:: PASSAGE SHOWN ::
# # #
Standards

#1
I will try and protect opsec / persec as much as possible with this one, I just wanted to get some opinions.

I'm a civillian police constable, having left the army in 2002. I was in the block when a PIC was brought in for Robbery, and a nasty one at that. He was one of four offenders, but the circumstances of his arrest were pretty unique.

It turned out this guy, who had mega attitude, was also AWOL.

I checked his form and he his CRO went back eight years. I'm not talking minor stuff, he had convictions for robberies and TFMV which had resulted in time at both YOI and HMP. There were many intel logs detailing criminal associations and also suspicions that he was involved in bigger stuff. All in all he was an established shit.

His encounters / s.a.s records showed that he hung around with those of the same ilk and he was frequently brought to the attention of officers , often displaying enough attitude and lip to be brought in under POA.
# # #
:: DATASET EXTRACT ::
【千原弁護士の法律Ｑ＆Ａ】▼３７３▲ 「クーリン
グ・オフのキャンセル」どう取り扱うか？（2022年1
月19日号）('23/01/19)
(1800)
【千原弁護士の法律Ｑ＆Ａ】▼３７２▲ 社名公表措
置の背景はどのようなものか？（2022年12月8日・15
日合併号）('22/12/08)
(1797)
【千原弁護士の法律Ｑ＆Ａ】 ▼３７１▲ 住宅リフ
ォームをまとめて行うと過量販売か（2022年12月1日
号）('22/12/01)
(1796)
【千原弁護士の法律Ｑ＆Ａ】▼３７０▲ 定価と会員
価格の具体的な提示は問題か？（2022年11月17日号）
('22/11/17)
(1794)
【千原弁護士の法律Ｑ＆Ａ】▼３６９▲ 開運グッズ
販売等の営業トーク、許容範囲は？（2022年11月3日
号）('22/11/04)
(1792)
# # #
:: TASKS ::
**A.** State how many lines of the rows contain the string "千原弁護士の法律Ｑ". Give only the number.
**B.** Pick up the forum post about the AWOL robbery suspect where it stops and continue it.
The forum post and the rows were taken from unrelated sources.

:: ANSWER SET ::
**A.** 5

**B.**
He had been in for just over a year and awol for about a month.

My query is have standards slipped that much that:

a) a person like this can pass an intervew to join HM forces
b) a person with such an extensive criminal past can join HM forces
c) is the vetting so relaxed that this clown could blag his way in

I didnt get a chance to chat with the RMP who turned up to take him away. But if this is the calibre of soldier joining nowadays, I imagine he would be too busy to hang around and talk.
 
#2
martin7606 said:
I will try and protect opsec / persec as much as possible with this one, I just wanted to get some opinions.

I'm a civillian police constable, having left the army in 2002. I was in the block when a PIC was brought in for Robbery, and a nasty one at that. He was one of four offenders, but the circumstances of his arrest were pretty unique.

It turned out this guy, who had mega attitude, was also AWOL.

I checked his form and he his CRO went back eight years. I'm not talking minor stuff, he had convictions for robberies and TFMV which had resulted in time at both YOI and HMP. There were many intel logs detailing criminal associations and also suspicions that he was involved in bigger stuff. All in all he was an established s***.

His encounters / s.a.s records showed that he hung around with those of the same ilk and he was frequently brought to the attention of officers , often displaying enough attitude and lip to be brought in under POA.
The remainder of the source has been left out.